Tytuł: “Trudne próby przebicia się do rzeczywistości”. Wywiad z Kazimierzem Orłosiem

Autor: Bajor Alwida Antonina

Wydawca: “Magazyn Wileński” nr 12, 2003 r. Fragmenty

Rok: 2003

Opis:

“Trudne próby przebicia się do rzeczywistości”. Wywiad z Kazimierzem Orłosiem

[…]

A. A. Bajor – Czy podczas tych długich lat wymuszonej emigracji Józefa Mackiewicza, jego korespondencje z siostrą, czyli pańską matką, były częste?

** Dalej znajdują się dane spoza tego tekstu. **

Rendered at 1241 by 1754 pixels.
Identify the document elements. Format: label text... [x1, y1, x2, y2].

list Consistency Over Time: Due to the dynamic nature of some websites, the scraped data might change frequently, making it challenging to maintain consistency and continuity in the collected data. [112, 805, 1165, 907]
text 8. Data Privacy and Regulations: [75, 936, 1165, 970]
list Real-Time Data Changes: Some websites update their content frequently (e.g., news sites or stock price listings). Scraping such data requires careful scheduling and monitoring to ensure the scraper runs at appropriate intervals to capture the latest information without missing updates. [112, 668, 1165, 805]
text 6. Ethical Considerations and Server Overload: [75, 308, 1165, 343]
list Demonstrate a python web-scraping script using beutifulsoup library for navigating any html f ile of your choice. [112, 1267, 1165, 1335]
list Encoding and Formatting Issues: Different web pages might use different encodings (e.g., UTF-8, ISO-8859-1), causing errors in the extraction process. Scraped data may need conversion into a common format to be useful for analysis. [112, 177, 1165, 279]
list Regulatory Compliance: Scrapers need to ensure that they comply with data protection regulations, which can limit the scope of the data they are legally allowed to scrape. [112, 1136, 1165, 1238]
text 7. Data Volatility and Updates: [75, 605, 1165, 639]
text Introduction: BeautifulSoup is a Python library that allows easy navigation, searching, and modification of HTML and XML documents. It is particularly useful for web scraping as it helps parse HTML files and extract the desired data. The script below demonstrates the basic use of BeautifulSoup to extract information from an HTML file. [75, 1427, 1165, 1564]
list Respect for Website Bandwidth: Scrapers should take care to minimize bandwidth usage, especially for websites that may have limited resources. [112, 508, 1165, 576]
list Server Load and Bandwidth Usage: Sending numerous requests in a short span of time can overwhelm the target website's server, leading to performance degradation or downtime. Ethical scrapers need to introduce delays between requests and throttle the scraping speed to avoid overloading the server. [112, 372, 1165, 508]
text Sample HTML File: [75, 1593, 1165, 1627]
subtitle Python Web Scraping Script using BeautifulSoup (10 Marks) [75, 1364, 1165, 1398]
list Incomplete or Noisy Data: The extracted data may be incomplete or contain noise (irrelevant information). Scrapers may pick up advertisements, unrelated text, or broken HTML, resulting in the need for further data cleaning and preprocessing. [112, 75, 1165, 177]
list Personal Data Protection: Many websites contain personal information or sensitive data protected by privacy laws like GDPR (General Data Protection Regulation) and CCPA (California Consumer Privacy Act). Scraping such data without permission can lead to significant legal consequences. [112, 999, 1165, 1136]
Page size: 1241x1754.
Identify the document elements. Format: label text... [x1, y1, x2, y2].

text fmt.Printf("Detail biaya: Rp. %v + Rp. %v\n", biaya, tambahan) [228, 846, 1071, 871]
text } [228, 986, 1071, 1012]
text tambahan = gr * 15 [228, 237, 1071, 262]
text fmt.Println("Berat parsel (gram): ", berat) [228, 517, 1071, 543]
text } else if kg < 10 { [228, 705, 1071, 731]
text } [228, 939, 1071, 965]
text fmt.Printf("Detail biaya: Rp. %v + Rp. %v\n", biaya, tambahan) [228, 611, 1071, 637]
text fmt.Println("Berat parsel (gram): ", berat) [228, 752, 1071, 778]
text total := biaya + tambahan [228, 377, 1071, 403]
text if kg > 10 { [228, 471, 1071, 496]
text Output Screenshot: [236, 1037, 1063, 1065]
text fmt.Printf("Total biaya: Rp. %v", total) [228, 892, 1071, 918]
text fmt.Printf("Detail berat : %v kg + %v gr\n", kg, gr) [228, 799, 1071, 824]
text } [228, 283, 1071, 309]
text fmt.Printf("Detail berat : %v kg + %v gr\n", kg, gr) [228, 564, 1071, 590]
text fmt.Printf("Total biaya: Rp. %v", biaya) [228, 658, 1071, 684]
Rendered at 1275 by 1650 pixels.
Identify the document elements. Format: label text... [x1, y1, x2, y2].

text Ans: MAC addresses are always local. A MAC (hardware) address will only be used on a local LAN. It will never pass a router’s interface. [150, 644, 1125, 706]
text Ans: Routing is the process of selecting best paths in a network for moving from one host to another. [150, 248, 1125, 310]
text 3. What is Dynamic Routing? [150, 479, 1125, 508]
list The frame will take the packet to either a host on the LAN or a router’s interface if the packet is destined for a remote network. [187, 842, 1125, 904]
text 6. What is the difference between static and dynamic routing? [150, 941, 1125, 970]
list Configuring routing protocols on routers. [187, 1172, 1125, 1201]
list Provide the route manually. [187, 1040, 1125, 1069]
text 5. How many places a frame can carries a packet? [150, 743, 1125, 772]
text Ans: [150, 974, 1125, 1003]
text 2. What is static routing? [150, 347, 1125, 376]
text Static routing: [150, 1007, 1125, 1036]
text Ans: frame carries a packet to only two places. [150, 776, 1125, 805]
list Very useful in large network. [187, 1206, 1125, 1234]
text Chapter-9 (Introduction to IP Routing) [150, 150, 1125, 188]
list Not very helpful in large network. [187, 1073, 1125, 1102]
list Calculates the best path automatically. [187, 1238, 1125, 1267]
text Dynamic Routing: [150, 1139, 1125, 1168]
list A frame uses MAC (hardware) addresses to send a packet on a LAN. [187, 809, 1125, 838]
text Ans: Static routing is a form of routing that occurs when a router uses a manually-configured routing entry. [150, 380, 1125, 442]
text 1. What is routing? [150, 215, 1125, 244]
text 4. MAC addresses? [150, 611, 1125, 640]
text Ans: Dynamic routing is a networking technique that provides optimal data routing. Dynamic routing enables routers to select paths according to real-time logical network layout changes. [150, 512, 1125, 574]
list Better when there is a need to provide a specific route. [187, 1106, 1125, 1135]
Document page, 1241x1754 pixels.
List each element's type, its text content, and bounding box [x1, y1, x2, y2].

K. Orłoś – Mama moja korespondowała głównie z Barbarą Toporską. Po śmierci mamy, w jej papierach znalazłem mnóstwo listów ciotki Barbary. Jest też kilka listów wuja Józefa. Ale to były listy pisane tuż po wojnie. Głównie chodziło mu o córkę z pierwszego małżeństwa – Halinę. Wuj dopytuje się o jej losy. Halina z matką mieszkały w Wilnie. Po wojnie, jako tak zwane “repatriantki”, znalazły się w Gdańsku. Ciotka Inka zmarła później w Warszawie, w 1973 roku. Halusia w Krakowie studiowała archeologię. Potem pracowała w Warszawie, aż do emerytury. Obecnie mieszka w Warszawie.
Wuj Józef i ciotka Barbara po wojnie znaleźli się we Włoszech, potem mieszkali w Londynie, a później na stałe przenieśli się do Monachium. I przez cały ten okres trwała korespondencja między moją matką a ciotką Barbarą. Wuj Józef pisał rzadziej, myślę, że ze względu na cenzurę, zwłaszcza czujną w okresie stalinowskim.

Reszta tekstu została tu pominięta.